Micron-precision machine maker Atometric wins $450K Series A funding

December 12, 2007 — Stateline Angels (SLA), an angel investor organization based in Rockford, IL, has invested nearly $450,000 in Atometric Inc., which develops and produces production-ready, micron-precision machines that can operate in both laboratories and factories to produce parts as small as the head of a pin.

Atometric aims to fill the gap between large production machines that must be installed on the factory floor and desktop machines suitable for research but not practical for machining production parts. “Solving that problem is at the heart of our business,” says company president Tom N. Lindem. “Researchers can use our machine in the laboratory — it draws about the same power as a plasma TV and plugs into a regular 110 volt AC outlet. It is also a serious factory machine.”

Because micro-machining is in a fairly early stage, Lindem expects that the next wave of Atometric machines will go mostly into laboratories and R&D facilities of companies developing products. “With our machines, a company can perfect their prototype plastic or metal parts, and then once they are ready for production they can use the same machine to mill or drill thousands of production parts.”

Atometric presented all the characteristics that Stateline Angels is looking for in an early stage portfolio company, says Dale Falconer, president of Stateline Angels. “. . . we approached our investment in Atometric from a hard business point of view.
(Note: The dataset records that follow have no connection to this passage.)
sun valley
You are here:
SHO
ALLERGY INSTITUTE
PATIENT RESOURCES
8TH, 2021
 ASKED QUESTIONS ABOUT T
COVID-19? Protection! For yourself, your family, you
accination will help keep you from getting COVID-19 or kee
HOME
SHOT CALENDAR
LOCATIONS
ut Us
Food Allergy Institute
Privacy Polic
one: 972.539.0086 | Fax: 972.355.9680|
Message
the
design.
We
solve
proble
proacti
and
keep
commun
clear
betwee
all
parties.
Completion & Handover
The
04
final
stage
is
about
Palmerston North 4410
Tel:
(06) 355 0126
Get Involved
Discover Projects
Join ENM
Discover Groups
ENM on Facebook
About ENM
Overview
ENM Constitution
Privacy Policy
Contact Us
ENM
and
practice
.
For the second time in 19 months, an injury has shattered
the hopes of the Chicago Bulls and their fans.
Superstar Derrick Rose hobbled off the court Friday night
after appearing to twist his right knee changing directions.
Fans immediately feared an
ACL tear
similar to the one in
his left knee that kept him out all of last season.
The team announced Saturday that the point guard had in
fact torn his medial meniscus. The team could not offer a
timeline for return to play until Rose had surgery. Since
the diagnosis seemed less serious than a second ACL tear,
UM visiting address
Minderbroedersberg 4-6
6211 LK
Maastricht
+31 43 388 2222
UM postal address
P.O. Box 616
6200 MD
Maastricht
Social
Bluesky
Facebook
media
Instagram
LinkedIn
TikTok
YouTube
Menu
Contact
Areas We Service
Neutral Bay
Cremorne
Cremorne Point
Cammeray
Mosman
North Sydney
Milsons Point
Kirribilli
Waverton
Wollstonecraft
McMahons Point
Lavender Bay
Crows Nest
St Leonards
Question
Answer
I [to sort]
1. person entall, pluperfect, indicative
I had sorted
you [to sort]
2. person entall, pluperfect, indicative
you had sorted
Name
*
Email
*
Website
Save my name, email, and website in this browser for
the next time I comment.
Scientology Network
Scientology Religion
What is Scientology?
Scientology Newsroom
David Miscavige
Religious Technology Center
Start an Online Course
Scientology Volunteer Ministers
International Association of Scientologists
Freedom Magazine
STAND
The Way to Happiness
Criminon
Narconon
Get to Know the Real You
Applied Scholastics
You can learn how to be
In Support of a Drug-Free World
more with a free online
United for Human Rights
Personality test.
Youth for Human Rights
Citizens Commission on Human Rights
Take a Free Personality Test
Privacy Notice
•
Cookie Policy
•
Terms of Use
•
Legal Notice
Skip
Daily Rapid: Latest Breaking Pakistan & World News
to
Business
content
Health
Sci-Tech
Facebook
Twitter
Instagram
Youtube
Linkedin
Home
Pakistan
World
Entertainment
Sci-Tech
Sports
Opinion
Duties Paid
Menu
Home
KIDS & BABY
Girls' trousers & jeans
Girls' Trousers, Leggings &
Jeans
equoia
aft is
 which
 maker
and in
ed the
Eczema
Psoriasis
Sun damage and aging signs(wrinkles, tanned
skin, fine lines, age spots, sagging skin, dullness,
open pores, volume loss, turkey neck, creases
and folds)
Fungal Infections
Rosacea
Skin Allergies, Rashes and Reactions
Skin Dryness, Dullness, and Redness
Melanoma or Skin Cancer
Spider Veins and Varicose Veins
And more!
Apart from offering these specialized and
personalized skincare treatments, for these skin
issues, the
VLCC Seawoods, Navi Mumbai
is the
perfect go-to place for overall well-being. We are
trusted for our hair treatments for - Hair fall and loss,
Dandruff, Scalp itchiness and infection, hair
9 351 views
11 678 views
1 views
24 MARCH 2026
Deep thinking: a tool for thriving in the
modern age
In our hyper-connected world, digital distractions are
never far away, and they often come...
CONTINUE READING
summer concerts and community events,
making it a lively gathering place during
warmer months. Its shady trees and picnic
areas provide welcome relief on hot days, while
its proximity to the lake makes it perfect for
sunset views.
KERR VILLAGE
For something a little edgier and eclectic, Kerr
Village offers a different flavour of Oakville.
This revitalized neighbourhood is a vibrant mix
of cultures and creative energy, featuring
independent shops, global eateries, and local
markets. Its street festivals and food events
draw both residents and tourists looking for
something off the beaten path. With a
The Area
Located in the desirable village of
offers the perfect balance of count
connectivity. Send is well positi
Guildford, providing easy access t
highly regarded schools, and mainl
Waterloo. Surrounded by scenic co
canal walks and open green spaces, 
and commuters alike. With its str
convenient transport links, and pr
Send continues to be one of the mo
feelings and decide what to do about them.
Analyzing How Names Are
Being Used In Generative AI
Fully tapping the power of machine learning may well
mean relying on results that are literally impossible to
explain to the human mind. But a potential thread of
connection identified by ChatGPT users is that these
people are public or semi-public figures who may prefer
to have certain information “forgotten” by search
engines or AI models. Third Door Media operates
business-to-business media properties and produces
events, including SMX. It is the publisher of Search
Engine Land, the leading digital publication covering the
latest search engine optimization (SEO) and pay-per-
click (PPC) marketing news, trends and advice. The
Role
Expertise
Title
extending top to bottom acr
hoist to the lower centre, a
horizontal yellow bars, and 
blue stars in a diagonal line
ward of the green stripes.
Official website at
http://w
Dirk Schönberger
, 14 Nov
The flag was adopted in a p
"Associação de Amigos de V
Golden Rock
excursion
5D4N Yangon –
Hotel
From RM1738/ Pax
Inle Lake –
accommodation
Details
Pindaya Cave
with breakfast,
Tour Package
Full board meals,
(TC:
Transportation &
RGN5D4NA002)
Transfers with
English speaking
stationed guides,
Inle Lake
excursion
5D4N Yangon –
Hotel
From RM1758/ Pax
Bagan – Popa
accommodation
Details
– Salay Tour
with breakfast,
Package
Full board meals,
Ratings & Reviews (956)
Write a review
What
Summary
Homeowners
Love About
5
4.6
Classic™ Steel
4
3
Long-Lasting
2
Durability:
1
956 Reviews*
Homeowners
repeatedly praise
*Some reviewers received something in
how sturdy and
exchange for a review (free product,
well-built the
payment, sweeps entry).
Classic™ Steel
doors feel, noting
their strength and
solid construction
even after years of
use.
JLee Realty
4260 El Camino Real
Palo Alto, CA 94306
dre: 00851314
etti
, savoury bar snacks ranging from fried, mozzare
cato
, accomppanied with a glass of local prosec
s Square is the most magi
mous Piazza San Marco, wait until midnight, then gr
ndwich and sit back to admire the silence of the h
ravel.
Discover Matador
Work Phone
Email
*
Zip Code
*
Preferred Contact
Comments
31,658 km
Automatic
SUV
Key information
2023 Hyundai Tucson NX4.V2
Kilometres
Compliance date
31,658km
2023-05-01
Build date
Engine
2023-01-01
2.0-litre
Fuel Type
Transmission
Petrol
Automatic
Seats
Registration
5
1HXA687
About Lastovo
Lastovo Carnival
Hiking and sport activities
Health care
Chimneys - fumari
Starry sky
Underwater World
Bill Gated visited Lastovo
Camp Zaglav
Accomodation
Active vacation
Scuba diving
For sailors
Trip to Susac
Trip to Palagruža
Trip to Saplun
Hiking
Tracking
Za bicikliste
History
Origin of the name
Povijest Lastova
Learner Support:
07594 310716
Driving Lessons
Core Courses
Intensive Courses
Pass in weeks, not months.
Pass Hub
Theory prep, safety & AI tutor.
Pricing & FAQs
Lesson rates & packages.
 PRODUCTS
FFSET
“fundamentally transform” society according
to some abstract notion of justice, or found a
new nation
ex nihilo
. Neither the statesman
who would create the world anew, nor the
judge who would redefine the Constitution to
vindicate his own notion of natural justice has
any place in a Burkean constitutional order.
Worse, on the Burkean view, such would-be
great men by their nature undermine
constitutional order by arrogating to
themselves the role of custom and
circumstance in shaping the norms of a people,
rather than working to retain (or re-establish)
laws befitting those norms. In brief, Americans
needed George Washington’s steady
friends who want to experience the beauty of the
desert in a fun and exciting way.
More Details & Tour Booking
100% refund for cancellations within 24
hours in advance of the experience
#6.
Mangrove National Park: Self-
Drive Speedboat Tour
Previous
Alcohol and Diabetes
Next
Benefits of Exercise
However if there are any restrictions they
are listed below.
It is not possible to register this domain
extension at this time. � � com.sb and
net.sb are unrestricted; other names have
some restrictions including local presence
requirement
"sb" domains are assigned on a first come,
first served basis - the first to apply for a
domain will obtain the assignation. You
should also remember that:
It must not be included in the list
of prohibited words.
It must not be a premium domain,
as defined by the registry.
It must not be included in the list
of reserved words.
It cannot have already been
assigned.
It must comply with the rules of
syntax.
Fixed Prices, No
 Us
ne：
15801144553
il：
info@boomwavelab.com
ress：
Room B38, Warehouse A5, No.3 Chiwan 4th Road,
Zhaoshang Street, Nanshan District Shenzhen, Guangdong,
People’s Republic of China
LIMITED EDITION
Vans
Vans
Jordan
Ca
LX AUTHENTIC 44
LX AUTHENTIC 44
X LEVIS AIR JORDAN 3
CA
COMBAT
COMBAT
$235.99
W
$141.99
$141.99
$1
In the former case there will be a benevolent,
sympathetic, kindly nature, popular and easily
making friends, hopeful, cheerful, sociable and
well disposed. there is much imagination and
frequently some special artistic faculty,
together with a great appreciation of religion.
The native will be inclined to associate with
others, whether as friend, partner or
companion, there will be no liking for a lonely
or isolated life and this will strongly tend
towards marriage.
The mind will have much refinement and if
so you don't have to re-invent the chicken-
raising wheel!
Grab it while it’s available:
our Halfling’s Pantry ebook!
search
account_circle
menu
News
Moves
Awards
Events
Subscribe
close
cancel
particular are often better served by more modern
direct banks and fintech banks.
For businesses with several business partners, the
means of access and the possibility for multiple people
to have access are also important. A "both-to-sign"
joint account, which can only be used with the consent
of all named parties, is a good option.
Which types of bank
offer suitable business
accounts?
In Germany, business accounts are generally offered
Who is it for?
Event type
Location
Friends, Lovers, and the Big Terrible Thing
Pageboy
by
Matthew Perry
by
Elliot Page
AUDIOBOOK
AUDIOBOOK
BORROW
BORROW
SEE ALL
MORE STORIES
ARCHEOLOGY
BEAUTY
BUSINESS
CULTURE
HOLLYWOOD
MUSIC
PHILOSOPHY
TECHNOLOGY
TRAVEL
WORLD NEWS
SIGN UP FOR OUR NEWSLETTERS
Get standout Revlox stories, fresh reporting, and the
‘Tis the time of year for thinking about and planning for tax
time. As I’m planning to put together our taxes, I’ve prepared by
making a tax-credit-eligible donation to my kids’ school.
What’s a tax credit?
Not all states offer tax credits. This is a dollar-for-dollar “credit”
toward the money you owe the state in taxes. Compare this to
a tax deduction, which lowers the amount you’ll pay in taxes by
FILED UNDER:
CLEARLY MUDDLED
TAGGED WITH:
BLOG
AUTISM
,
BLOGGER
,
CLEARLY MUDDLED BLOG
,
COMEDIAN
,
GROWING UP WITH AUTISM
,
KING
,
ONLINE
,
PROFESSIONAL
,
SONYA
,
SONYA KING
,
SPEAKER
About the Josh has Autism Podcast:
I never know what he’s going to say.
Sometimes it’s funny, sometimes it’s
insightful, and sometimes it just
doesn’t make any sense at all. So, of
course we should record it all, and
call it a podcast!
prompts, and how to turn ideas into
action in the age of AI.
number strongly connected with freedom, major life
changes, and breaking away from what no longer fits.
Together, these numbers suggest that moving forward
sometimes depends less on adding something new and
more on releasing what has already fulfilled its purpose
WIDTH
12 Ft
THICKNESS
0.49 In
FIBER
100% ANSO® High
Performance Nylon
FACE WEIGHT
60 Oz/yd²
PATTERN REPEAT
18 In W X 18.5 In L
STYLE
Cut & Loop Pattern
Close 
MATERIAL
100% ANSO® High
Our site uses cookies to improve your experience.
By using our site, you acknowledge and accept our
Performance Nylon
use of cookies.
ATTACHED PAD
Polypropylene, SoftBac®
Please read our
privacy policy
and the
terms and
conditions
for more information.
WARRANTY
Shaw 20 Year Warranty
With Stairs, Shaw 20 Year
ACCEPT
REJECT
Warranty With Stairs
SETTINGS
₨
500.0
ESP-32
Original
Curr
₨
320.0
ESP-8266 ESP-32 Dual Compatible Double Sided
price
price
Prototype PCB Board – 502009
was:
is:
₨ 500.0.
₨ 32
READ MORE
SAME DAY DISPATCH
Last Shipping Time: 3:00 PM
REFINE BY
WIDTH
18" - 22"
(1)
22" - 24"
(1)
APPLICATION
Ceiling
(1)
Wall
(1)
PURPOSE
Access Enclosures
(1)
We know and have strong confidence in the company leadership and after reviewing the technical aspects we concluded that the product is very good.”

Members of Stateline Angels are accredited investors and invest as individuals in an LLC that becomes the shareholder in their portfolio companies. “A typical investment from us would be in the $100,000 to $300,000 range,” Falconer says, “but our members recognized that Atometric offers a solution that is seriously needed and particularly unique.”

“This capital will allow us to step up our sales focus and add core positions in engineering and marketing,” Lindem says. “We will also be able to establish minimal inventory that allows us to improve our order-to-ship lead time significantly.”